___ Material provided ___
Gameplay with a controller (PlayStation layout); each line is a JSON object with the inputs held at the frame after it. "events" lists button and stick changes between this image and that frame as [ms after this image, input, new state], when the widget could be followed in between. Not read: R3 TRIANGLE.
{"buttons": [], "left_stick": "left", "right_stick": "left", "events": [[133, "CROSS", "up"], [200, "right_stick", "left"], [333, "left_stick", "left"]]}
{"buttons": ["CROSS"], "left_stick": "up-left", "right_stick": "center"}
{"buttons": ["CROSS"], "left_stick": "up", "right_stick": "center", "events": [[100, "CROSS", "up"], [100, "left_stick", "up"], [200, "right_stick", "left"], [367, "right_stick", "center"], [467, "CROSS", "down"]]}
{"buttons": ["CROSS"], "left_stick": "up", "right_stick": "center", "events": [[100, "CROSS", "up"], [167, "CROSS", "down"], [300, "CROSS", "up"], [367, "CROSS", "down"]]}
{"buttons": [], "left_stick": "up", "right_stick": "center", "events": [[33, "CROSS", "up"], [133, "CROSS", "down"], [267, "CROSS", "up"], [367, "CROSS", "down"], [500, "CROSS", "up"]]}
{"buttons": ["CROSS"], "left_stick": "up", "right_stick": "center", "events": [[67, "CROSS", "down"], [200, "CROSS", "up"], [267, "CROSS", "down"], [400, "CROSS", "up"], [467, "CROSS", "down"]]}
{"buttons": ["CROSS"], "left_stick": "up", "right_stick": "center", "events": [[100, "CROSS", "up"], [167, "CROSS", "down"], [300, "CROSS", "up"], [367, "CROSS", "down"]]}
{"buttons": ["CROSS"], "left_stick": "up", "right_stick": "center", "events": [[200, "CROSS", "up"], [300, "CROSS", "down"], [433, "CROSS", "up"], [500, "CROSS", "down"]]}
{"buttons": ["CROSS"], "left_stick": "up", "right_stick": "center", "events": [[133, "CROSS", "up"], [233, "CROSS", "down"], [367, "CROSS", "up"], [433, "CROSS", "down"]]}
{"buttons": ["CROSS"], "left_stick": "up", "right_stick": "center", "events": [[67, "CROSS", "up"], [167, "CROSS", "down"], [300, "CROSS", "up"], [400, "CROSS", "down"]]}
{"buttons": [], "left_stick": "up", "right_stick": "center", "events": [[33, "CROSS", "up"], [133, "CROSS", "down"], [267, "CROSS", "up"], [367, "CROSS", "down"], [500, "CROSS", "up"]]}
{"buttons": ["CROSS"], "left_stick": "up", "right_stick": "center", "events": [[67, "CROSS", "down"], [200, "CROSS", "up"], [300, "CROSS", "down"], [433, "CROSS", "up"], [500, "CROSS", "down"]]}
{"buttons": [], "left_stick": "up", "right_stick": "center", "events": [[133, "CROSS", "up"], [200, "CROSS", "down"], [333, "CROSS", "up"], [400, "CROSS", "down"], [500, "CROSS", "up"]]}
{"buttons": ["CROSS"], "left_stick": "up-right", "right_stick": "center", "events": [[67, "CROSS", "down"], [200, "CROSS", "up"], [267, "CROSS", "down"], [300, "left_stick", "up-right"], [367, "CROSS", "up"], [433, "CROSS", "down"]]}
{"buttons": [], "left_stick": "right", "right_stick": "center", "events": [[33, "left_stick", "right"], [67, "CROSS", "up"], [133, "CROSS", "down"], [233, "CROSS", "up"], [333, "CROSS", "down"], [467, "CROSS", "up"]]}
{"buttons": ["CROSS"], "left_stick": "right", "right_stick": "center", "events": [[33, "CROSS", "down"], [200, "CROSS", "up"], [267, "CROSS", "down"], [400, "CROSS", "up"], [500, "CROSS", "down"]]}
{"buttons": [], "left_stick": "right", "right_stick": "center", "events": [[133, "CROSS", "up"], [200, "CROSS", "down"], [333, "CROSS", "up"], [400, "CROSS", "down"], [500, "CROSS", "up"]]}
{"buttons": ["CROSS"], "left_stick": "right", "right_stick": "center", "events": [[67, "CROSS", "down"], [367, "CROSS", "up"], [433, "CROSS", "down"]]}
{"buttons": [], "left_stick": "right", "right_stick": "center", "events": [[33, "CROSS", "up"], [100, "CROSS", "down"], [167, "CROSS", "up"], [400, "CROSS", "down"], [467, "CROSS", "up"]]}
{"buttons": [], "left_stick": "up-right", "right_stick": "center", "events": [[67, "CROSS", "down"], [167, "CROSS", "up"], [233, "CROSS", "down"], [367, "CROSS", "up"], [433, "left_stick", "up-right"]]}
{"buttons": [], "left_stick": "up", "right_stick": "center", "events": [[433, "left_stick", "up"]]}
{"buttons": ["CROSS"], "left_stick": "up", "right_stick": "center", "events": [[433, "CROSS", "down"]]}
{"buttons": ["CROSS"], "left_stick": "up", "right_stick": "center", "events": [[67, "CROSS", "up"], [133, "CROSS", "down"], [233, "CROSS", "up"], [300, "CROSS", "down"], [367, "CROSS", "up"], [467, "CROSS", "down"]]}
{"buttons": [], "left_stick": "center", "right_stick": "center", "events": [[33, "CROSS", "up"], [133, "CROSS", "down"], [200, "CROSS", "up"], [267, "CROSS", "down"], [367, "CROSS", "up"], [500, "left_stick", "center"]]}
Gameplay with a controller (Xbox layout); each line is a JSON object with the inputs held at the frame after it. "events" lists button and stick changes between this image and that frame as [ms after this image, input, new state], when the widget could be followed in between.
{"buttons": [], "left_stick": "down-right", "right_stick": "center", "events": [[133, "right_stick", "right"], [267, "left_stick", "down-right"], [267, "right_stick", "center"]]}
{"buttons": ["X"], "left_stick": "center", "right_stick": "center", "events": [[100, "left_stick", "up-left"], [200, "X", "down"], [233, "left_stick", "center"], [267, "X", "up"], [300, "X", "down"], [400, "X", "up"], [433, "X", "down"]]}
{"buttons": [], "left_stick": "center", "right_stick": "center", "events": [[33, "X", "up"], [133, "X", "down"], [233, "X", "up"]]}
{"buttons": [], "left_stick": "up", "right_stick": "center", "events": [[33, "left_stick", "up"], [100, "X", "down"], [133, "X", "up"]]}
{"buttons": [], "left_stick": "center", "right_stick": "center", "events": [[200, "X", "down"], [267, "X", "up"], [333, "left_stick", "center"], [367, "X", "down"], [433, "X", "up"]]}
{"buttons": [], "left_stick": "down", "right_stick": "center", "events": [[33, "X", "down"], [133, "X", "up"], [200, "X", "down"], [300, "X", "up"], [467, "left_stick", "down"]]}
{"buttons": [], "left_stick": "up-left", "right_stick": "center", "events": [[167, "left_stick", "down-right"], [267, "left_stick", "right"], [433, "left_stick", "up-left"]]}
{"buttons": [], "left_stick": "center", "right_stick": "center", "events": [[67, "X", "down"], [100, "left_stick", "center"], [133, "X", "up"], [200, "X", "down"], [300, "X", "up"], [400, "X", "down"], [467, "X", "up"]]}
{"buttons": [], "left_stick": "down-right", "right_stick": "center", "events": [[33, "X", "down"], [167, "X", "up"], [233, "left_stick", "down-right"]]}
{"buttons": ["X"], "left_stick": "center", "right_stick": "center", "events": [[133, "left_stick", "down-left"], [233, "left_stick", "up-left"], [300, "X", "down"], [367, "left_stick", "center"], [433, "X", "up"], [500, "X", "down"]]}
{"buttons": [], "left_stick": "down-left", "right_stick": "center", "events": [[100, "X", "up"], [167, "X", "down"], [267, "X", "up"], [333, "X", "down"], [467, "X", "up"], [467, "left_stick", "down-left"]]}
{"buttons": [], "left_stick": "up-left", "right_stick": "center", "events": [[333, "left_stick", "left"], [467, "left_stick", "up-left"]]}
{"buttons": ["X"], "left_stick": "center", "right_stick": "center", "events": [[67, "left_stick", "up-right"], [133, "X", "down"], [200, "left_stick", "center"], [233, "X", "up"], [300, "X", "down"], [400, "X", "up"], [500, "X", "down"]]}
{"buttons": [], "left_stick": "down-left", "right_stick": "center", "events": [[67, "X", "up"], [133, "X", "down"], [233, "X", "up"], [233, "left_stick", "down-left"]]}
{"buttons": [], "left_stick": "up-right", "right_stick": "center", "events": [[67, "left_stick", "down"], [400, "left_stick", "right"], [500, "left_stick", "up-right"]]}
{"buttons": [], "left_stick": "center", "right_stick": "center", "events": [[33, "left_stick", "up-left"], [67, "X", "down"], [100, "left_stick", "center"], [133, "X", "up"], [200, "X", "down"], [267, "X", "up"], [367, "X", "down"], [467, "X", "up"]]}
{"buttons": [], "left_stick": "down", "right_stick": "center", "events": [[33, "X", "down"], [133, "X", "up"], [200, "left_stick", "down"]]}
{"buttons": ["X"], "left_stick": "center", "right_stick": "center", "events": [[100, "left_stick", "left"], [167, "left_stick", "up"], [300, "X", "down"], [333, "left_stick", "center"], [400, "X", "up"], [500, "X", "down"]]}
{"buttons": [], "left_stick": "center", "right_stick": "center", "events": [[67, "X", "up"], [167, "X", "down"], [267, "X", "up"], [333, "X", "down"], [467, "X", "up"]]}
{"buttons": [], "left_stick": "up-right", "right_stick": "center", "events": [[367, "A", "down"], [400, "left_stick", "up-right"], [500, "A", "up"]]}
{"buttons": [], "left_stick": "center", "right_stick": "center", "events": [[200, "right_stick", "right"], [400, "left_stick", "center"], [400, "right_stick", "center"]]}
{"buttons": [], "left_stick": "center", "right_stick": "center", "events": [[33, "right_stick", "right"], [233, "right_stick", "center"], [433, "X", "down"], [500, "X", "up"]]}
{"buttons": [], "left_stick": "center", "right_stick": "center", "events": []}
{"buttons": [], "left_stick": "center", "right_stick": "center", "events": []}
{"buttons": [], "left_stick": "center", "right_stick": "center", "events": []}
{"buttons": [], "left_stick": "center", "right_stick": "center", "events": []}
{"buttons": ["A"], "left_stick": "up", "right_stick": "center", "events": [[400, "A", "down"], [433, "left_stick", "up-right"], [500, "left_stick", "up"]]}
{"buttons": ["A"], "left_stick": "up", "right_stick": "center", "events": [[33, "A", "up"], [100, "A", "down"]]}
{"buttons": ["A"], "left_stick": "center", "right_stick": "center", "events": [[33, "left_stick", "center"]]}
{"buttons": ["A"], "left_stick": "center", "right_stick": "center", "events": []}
___
### Aim of the exercise
Using the records above, select and copy every line that has the word "with".

### Solution to this exercise
Gameplay with a controller (PlayStation layout); each line is a JSON object with the inputs held at the frame after it. "events" lists button and stick changes between this image and that frame as [ms after this image, input, new state], when the widget could be followed in between. Not read: R3 TRIANGLE.
Gameplay with a controller (Xbox layout); each line is a JSON object with the inputs held at the frame after it. "events" lists button and stick changes between this image and that frame as [ms after this image, input, new state], when the widget could be followed in between.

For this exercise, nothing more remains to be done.